Добавить в цитаты Настройки чтения

Страница 4 из 5



ЧАСТЬ ВТОРАЯ

Я, кстати, намеревался немного поговорить об Эллингтоне, как мастере не только музыкального, но и вербального джаза. Горячо рекомендую всем читать его Music is My Mistress. Это абсолютно хаотичная и алогичная (по всем литературным меркам) мемуарно-хроникальная, исповедально-эссеистская и проповеднически-биографическая проза, перемежаемая поэтическими вставками, словесными портретами виртуозов-исполнителей, афишами концертов, дневниковыми записями и либретто программно-сценических произведений. Далеко не всему сказанному там Дюком можно целиком доверять; кое-что выглядит очень предвзятым, сомнительным, а то и вымышленным в порядке мистификации. Но из всех читанных мною книг о джазе, написанных джазменами, эта превосходнейшая потому, что сама ее ткань, плоть и сюжетно-тематическая "гипертекстовая" непоследовательность насквозь проникнута джазом. Еще пару слов об экстра-музыкальных измерениях джаза. Когда я впервые раскрыл "Прогулки с Пушкиным" Андрея Синявского, то сразу же сказал себе: вот настоящий джазовый подход! И сам Пушкин предстает там как подлинно джазовый человек! Спасибо за то, что вы сейчас спокойно воспринимаете мною сказанное и, кажется, готовы даже признать в нем какой-то смысл. Во всяком случае - не возмущаетесь, не протестуете гневно и не поносите меня подобно тем советско-патриотическим литераторам, которые до сих пор не могут простить и в могиле лежащему Синявскому его "кощунственные" Прогулки... Вернусь к тому, с чего начал, но далее слишком отвлекся на побочные темы.
========
### [Рабочее задание a]
Изложите отрывок о джазе в двух предложениях.
Следующие записи с отрывком никак не связаны.

(Данные, извлечённые из текста страниц)
========
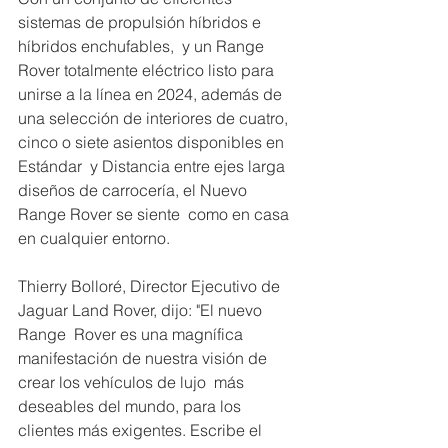
sistemas de propulsión híbridos e 
híbridos enchufables,  y un Range 
Rover totalmente eléctrico listo para 
unirse a la línea en 2024, además de  
una selección de interiores de cuatro, 
cinco o siete asientos disponibles en 
Estándar  y Distancia entre ejes larga 
diseños de carrocería, el Nuevo 
Range Rover se siente  como en casa 
en cualquier entorno.
Thierry Bolloré, Director Ejecutivo de 
Jaguar Land Rover, dijo: "El nuevo 
Range  Rover es una magnífica 
manifestación de nuestra visión de 
crear los vehículos de lujo  más 
deseables del mundo, para los 
clientes más exigentes. Escribe el 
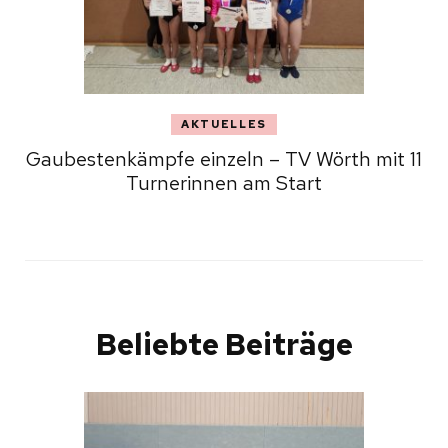
AKTUELLES
Gaubestenkämpfe einzeln – TV Wörth mit 11
Turnerinnen am Start
Beliebte Beiträge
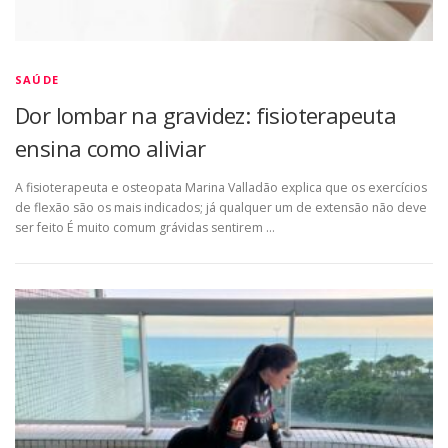
SAÚDE
Dor lombar na gravidez: fisioterapeuta
ensina como aliviar
A fisioterapeuta e osteopata Marina Valladão explica que os exercícios
de flexão são os mais indicados; já qualquer um de extensão não deve
ser feito É muito comum grávidas sentirem …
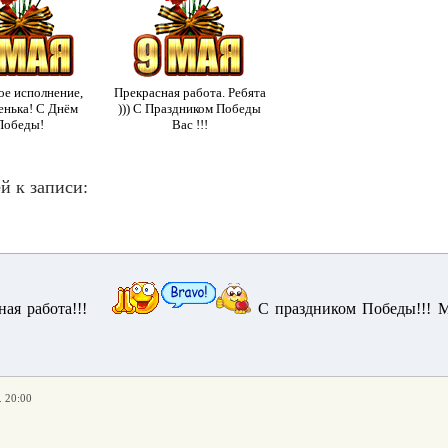
ое исполнение,
Прекрасная работа. Ребята
нька! С Днём
))) С Праздником Победы
Победы!
Вас !!!
й к записи:
ная работа!!!
С праздником Победы!!! М
. 20:00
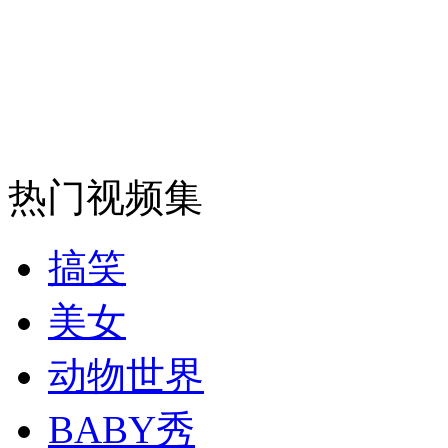
消防员救轻生者
花炮节热闹非凡
减压"枕头大战"
纽约上演“枕头大战”
热门视频集
司机酒驾遇交警 急速倒车逃窜
搞笑
美女
动物世界
BABY秀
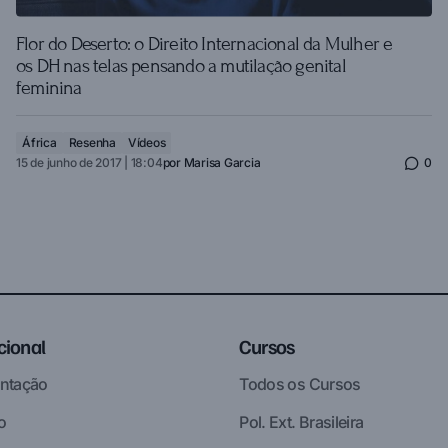
Flor do Deserto: o Direito Internacional da Mulher e
os DH nas telas pensando a mutilação genital
feminina
África
Resenha
Vídeos
15 de junho de 2017 | 18:04
por
Marisa Garcia
0
ucional
Cursos
ntação
Todos os Cursos
o
Pol. Ext. Brasileira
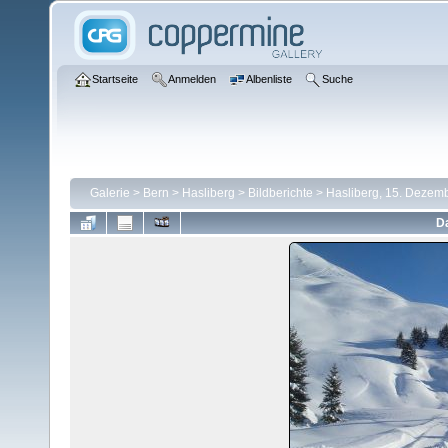
Startseite
Anmelden
Albenliste
Suche
Galerie
>
Bern
>
Hasliberg
>
Bildberichte
>
Hasliberg, 15. Dezem
Da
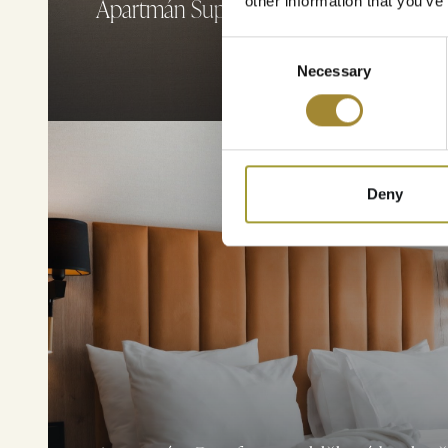
Apartmán Superior v hlavní budově res
other information that you’ve
Consent
Necessary
Selection
Deny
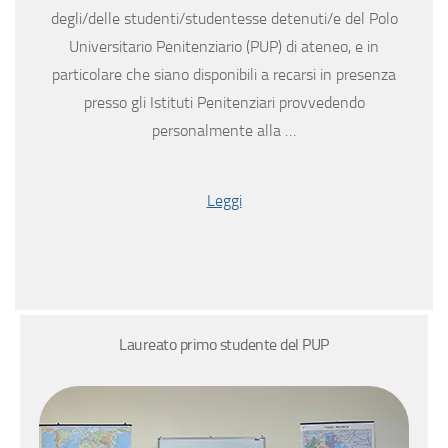
degli/delle studenti/studentesse detenuti/e del Polo
Universitario Penitenziario (PUP) di ateneo, e in
particolare che siano disponibili a recarsi in presenza
presso gli Istituti Penitenziari provvedendo
personalmente alla …
Leggi
Laureato primo studente del PUP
========
### [Рабочее задание b]
Обновите записи, заменив «Cursos» на «Aulas» и оставив всё остальное без изменений: начните со строки, где стоит «Flor do Deserto: o», и закончите последней строкой записей. Изображения в ответ не включайте.

### [Ответ к упражнению a]
Автор горячо рекомендует книгу Эллингтона Music is My Mistress: это хаотичная мемуарно-эссеистская проза, которой не во всём можно доверять, но которая насквозь проникнута джазом и потому превосходит все прочитанные им книги о джазе, написанные джазменами. Также «Прогулки с Пушкиным» Андрея Синявского названы в отрывке настоящим джазовым подходом, а Пушкин в них — подлинно джазовым человеком.

### [Ответ к упражнению b]
Flor do Deserto: o Direito Internacional da Mulher e
os DH nas telas pensando a mutilação genital
feminina
África
Resenha
Vídeos
15 de junho de 2017 | 18:04
por
Marisa Garcia
0
ucional
Aulas
ntação
Todos os Aulas
o
Pol. Ext. Brasileira
Startseite
Anmelden
Albenliste
Suche
Galerie
>
Bern
>
Hasliberg
>
Bildberichte
>
Hasliberg, 15. Dezem
Da
Apartmán Superior v hlavní budově res
other information that you’ve
Consent
Necessary
Selection
Deny
degli/delle studenti/studentesse detenuti/e del Polo
Universitario Penitenziario (PUP) di ateneo, e in
particolare che siano disponibili a recarsi in presenza
presso gli Istituti Penitenziari provvedendo
personalmente alla …
Leggi
Laureato primo studente del PUP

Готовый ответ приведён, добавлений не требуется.